▶ AVAILABLE DATA

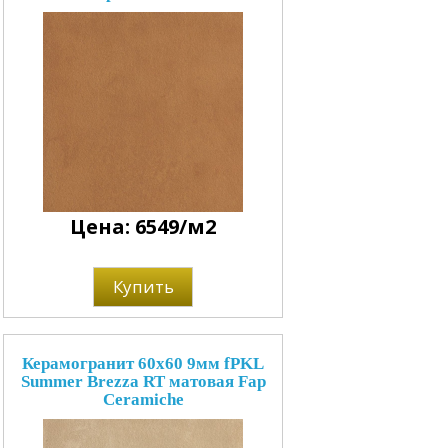
Цена: 6549/м2
Купить
Керамогранит 60x60 9мм fPKL
Summer Brezza RT матовая Fap
Ceramiche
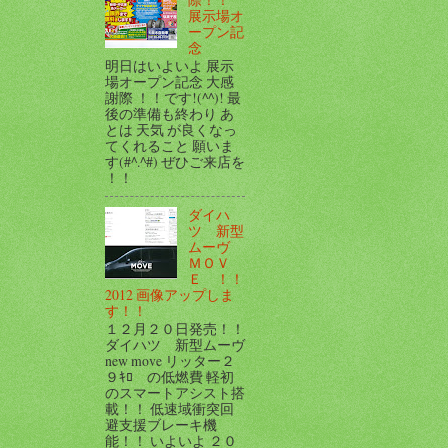
展示場オ
ープン記
念
明日はいよいよ 展示
場オープン記念 大感
謝際 ！！です!(^^)! 最
後の準備も終わり あ
とは 天気 が良くなっ
てくれること 願いま
す(#^.^#) ぜひご来店を
！！
ダイハ
ツ 新型
ムーヴ
ＭＯＶ
Ｅ ！！
2012 画像アップしま
す！！
１２月２０日発売！！
ダイハツ 新型ムーヴ
new move リッター２
９ｷﾛ の低燃費 軽初
のスマートアシスト搭
載！！ 低速域衝突回
避支援ブレーキ機
能！！ いよいよ ２０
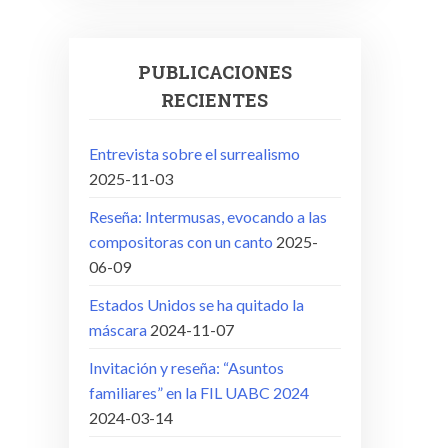
PUBLICACIONES
RECIENTES
Entrevista sobre el surrealismo
2025-11-03
Reseña: Intermusas, evocando a las
compositoras con un canto
2025-
06-09
Estados Unidos se ha quitado la
máscara
2024-11-07
Invitación y reseña: “Asuntos
familiares” en la FIL UABC 2024
2024-03-14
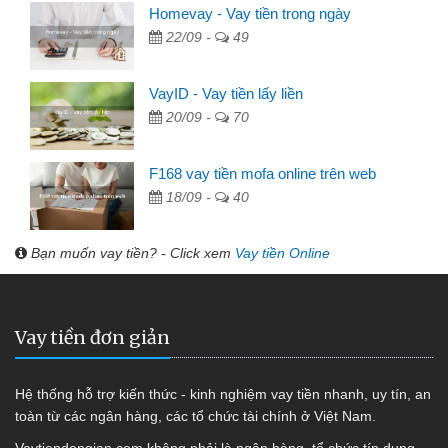
Homevay - Vay tiền trong ngày
22/09 -
49
VayID - Vay tiền lấy liền
20/09 -
70
F168 vay tiền mofa online trên web
18/09 -
40
Bạn muốn vay tiền? - Click xem
Vay tiền Online
Vay tiền đơn giản
Hệ thống hỗ trợ kiến thức - kinh nghiệm vay tiền nhanh, uy tín, an
toàn từ các ngân hàng, các tổ chức tài chính ở Việt Nam.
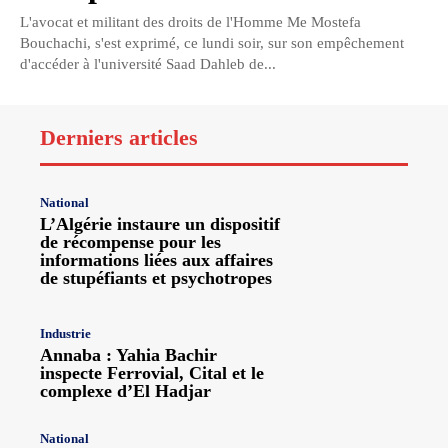
L'avocat et militant des droits de l'Homme Me Mostefa
Bouchachi, s'est exprimé, ce lundi soir, sur son empêchement
d'accéder à l'université Saad Dahleb de...
Derniers articles
National
L’Algérie instaure un dispositif
de récompense pour les
informations liées aux affaires
de stupéfiants et psychotropes
Industrie
Annaba : Yahia Bachir
inspecte Ferrovial, Cital et le
complexe d’El Hadjar
National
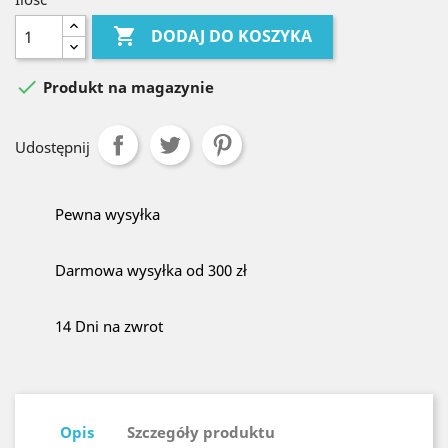

DODAJ DO KOSZYKA

Produkt na magazynie
Udostępnij
Pewna wysyłka
Darmowa wysyłka od 300 zł
14 Dni na zwrot
Opis
Szczegóły produktu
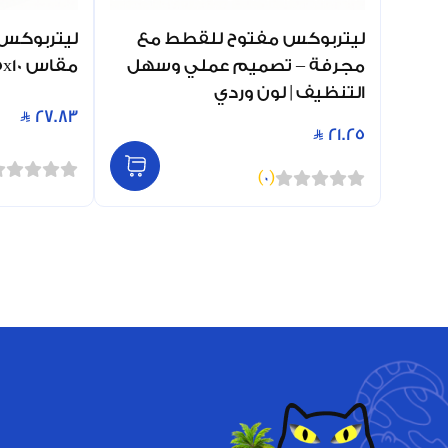
ليتربوكس مفتوح للقطط مع
ليتربوكس
مجرفة – تصميم عملي وسهل
مقاس 45x35x10سم
التنظيف | لون وردي
27.83
21.25
)
0
(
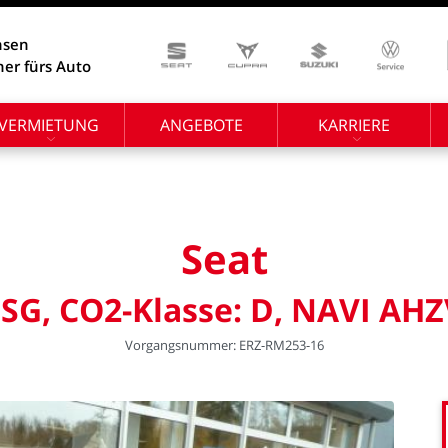
hsen
ner fürs Auto
VERMIETUNG
ANGEBOTE
KARRIERE
Seat
SG,
CO2-Klasse:
D,
NAVI
AHZ
Vorgangsnummer:
ERZ-RM253-16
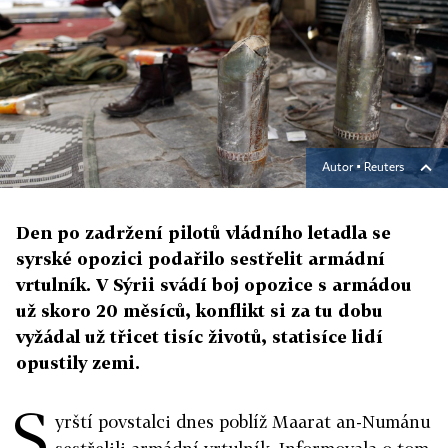
Autor ▪
Reuters
Den po zadržení pilotů vládního letadla se
syrské opozici podařilo sestřelit armádní
vrtulník. V Sýrii svádí boj opozice s armádou
už skoro 20 měsíců, konflikt si za tu dobu
vyžádal už třicet tisíc životů, statisíce lidí
opustily zemi.
S
yrští povstalci dnes poblíž Maarat an-Numánu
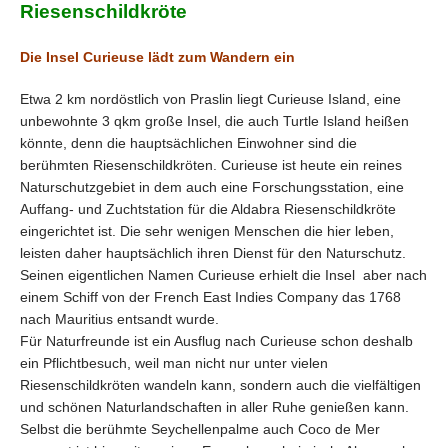
Riesenschildkröte
Die Insel Curieuse lädt zum Wandern ein
Etwa 2 km nordöstlich von Praslin liegt Curieuse Island, eine
unbewohnte 3 qkm große Insel, die auch Turtle Island heißen
könnte, denn die hauptsächlichen Einwohner sind die
berühmten Riesenschildkröten. Curieuse ist heute ein reines
Naturschutzgebiet in dem auch eine Forschungsstation, eine
Auffang- und Zuchtstation für die Aldabra Riesenschildkröte
eingerichtet ist. Die sehr wenigen Menschen die hier leben,
leisten daher hauptsächlich ihren Dienst für den Naturschutz.
Seinen eigentlichen Namen Curieuse erhielt die Insel aber nach
einem Schiff von der French East Indies Company das 1768
nach Mauritius entsandt wurde.
Für Naturfreunde ist ein Ausflug nach Curieuse schon deshalb
ein Pflichtbesuch, weil man nicht nur unter vielen
Riesenschildkröten wandeln kann, sondern auch die vielfältigen
und schönen Naturlandschaften in aller Ruhe genießen kann.
Selbst die berühmte Seychellenpalme auch Coco de Mer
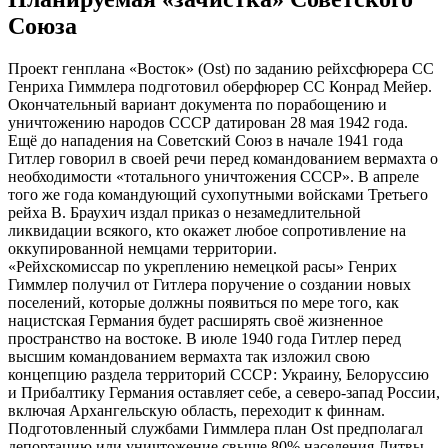
Союза
Проект генплана «Восток» (Ost) по заданию рейхсфюрера СС
Генриха Гиммлера подготовил оберфюрер СС Конрад Мейер.
Окончательный вариант документа по порабощению и
уничтожению народов СССР датирован 28 мая 1942 года.
Ещё до нападения на Советский Союз в начале 1941 года
Гитлер говорил в своей речи перед командованием вермахта о
необходимости «тотального уничтожения СССР». В апреле
того же года командующий сухопутными войсками Третьего
рейха В. Браухич издал приказ о незамедлительной
ликвидации всякого, кто окажет любое сопротивление на
оккупированной немцами территории.
«Рейхскомиссар по укреплению немецкой расы» Генрих
Гиммлер получил от Гитлера поручение о создании новых
поселений, которые должны появиться по мере того, как
нацистская Германия будет расширять своё жизненное
пространство на востоке. В июле 1940 года Гитлер перед
высшим командованием вермахта так изложил свою
концепцию раздела территорий СССР: Украину, Белоруссию
и Прибалтику Германия оставляет себе, а северо-запад России,
включая Архангельскую область, переходит к финнам.
Подготовленный службами Гиммлера план Ost предполагал
депортацию или уничтожение свыше 80% населения Литвы,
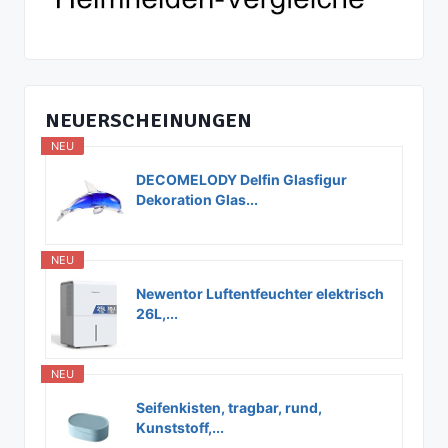
NEUERSCHEINUNGEN
NEU
DECOMELODY Delfin Glasfigur
Dekoration Glas...
NEU
Newentor Luftentfeuchter elektrisch
26L,...
NEU
Seifenkisten, tragbar, rund,
Kunststoff,...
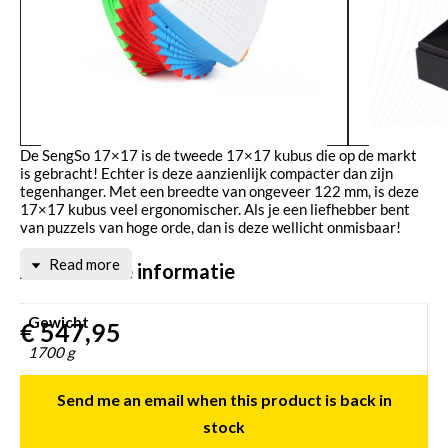
De SengSo 17×17 is de tweede 17×17 kubus die op de markt
is gebracht! Echter is deze aanzienlijk compacter dan zijn
tegenhanger. Met een breedte van ongeveer 122 mm, is deze
17×17 kubus veel ergonomischer. Als je een liefhebber bent
van puzzels van hoge orde, dan is deze wellicht onmisbaar!
Read more
Aanvullende informatie
Gewicht
€
547,95
1700 g
Afmetingen
Send me an email when this product is back in
205 × 165 × 215 mm
stock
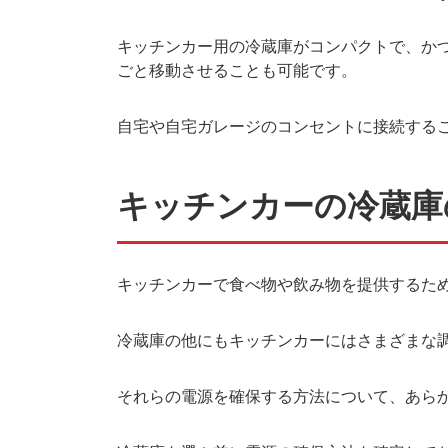
キッチンカー用の冷蔵庫がコンパクトで、か
ごと移動させることも可能です。
自宅や自宅ガレージのコンセントに接続する
キッチンカーの冷蔵庫
キッチンカーで食べ物や飲み物を提供するた
冷蔵庫の他にもキッチンカーにはさまざまな
それらの電源を確保する方法について、あら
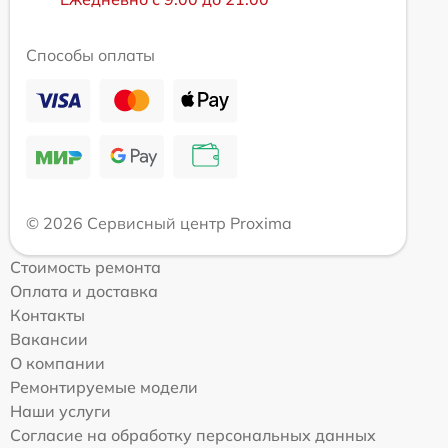
Способы оплаты
© 2026 Сервисный центр Proxima
Стоимость ремонта
Оплата и доставка
Контакты
Вакансии
О компании
Ремонтируемые модели
Наши услуги
Согласие на обработку персональных данных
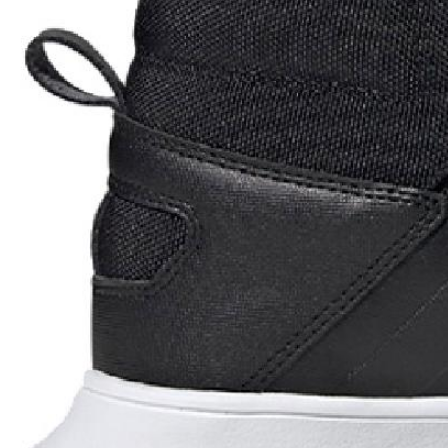
Проверяем на оригинальность
по 16 параметрам.
Если придёт подделка — вернём деньги
в трёхкратном размере.
Как мы провеяем товары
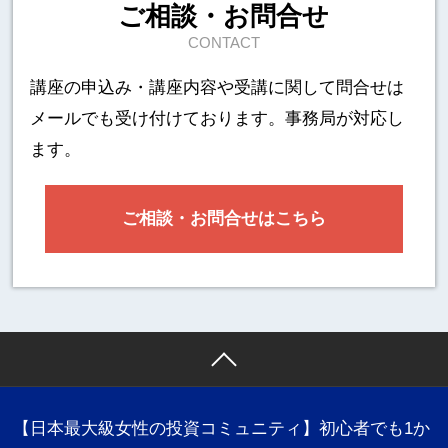
ご相談・お問合せ
CONTACT
講座の申込み・講座内容や受講に関して
問合せは
メールでも受け付けております。事務局が対応し
ます。
ご相談・お問合せはこちら
【日本最大級女性の投資コミュニティ】初心者でも1か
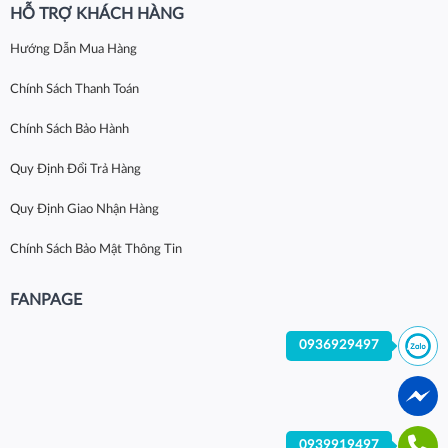
HỖ TRỢ KHÁCH HÀNG
Hướng Dẫn Mua Hàng
Chính Sách Thanh Toán
Chính Sách Bảo Hành
Quy Định Đổi Trả Hàng
Quy Định Giao Nhận Hàng
Chính Sách Bảo Mật Thông Tin
FANPAGE
0936929497
0939919497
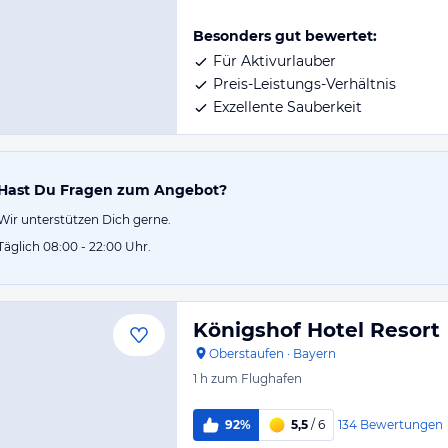
Besonders gut bewertet:
Für Aktivurlauber
Preis-Leistungs-Verhältnis
Exzellente Sauberkeit
Hast Du Fragen zum Angebot?
Wir unterstützen Dich gerne.
Täglich 08:00 - 22:00 Uhr.
Königshof Hotel Resort
Oberstaufen
·
Bayern
1 h
zum Flughafen
134
Bewertungen
92%
5,5
/ 6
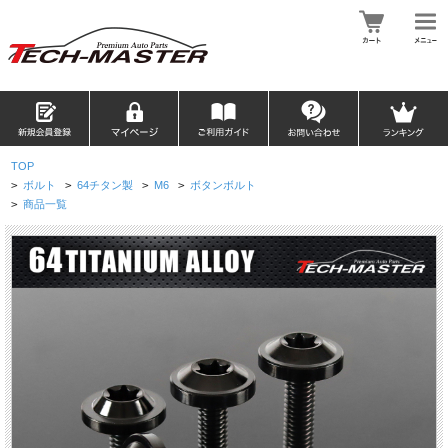
TOP
>
ボルト
>
64チタン製
>
M6
>
ボタンボルト
>
商品一覧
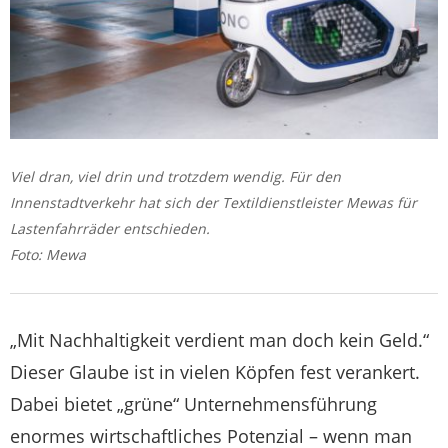
Viel dran, viel drin und trotzdem wendig. Für den
Innenstadtverkehr hat sich der Textildienstleister Mewas für
Lastenfahrräder entschieden.
Foto: Mewa
„Mit Nachhaltigkeit verdient man doch kein Geld.“
Dieser Glaube ist in vielen Köpfen fest verankert.
Dabei bietet „grüne“ Unternehmensführung
enormes wirtschaftliches Potenzial – wenn man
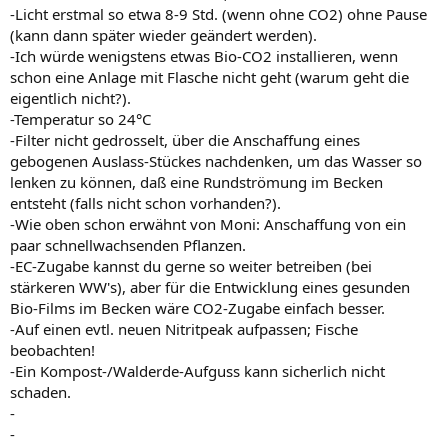
-Licht erstmal so etwa 8-9 Std. (wenn ohne CO2) ohne Pause
(kann dann später wieder geändert werden).
-Ich würde wenigstens etwas Bio-CO2 installieren, wenn
schon eine Anlage mit Flasche nicht geht (warum geht die
eigentlich nicht?).
-Temperatur so 24°C
-Filter nicht gedrosselt, über die Anschaffung eines
gebogenen Auslass-Stückes nachdenken, um das Wasser so
lenken zu können, daß eine Rundströmung im Becken
entsteht (falls nicht schon vorhanden?).
-Wie oben schon erwähnt von Moni: Anschaffung von ein
paar schnellwachsenden Pflanzen.
-EC-Zugabe kannst du gerne so weiter betreiben (bei
stärkeren WW's), aber für die Entwicklung eines gesunden
Bio-Films im Becken wäre CO2-Zugabe einfach besser.
-Auf einen evtl. neuen Nitritpeak aufpassen; Fische
beobachten!
-Ein Kompost-/Walderde-Aufguss kann sicherlich nicht
schaden.
-
-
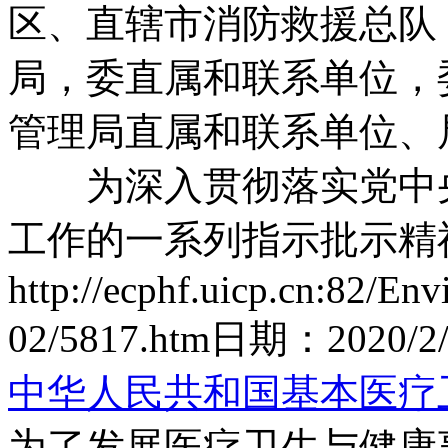
区、直辖市消防救援总队
局，委直属和联系单位，
管理局直属和联系单位、
为深入贯彻落实党中央
工作的一系列指示批示精神
http://ecphf.uicp.cn:82/En
02/5817.htm
日期：
2020/2
中华人民共和国基本医疗
为了发展医疗卫生与健康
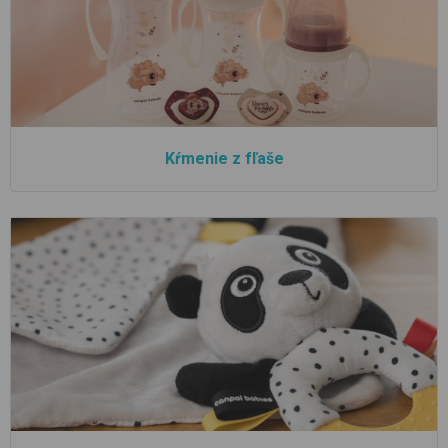
Kŕmenie z fľaše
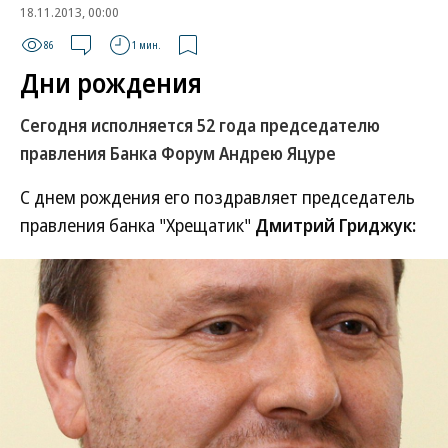
18.11.2013, 00:00
86
1 мин.
Дни рождения
Сегодня исполняется 52 года председателю
правления Банка Форум
Андрею Яцуре
C днем рождения его поздравляет председатель
правления банка "Хрещатик"
Дмитрий Гриджук:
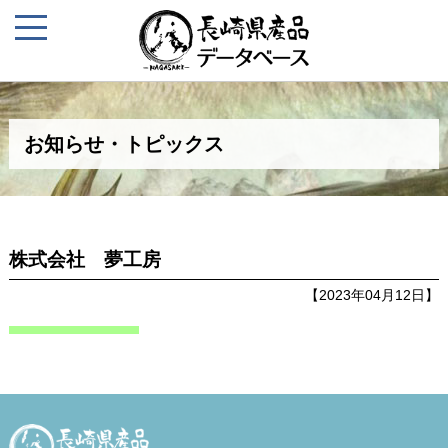
お知らせ・トピックス
株式会社 夢工房
【2023年04月12日】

▶ ABOUT THIS EXERCISE
Going by the data above, give back only the lines from the one containing "Оплата и доставка" through the one containing "Chính Sách Bảo Hành", exactly as they stand, both ends included and no images.

▶ PROBLEM SOLUTION
Оплата и доставка
Контакты
Вакансии
О компании
Ремонтируемые модели
Наши услуги
Согласие на обработку персональных данных
Проверяем на оригинальность
по 16 параметрам.
Если придёт подделка — вернём деньги
в трёхкратном размере.
Как мы провеяем товары
ご相談・お問合せ
CONTACT
講座の申込み・講座内容や受講に関して
問合せは
メールでも受け付けております。事務局が対応し
ます。
ご相談・お問合せはこちら
【日本最大級女性の投資コミュニティ】初心者でも1か
HỖ TRỢ KHÁCH HÀNG
Hướng Dẫn Mua Hàng
Chính Sách Thanh Toán
Chính Sách Bảo Hành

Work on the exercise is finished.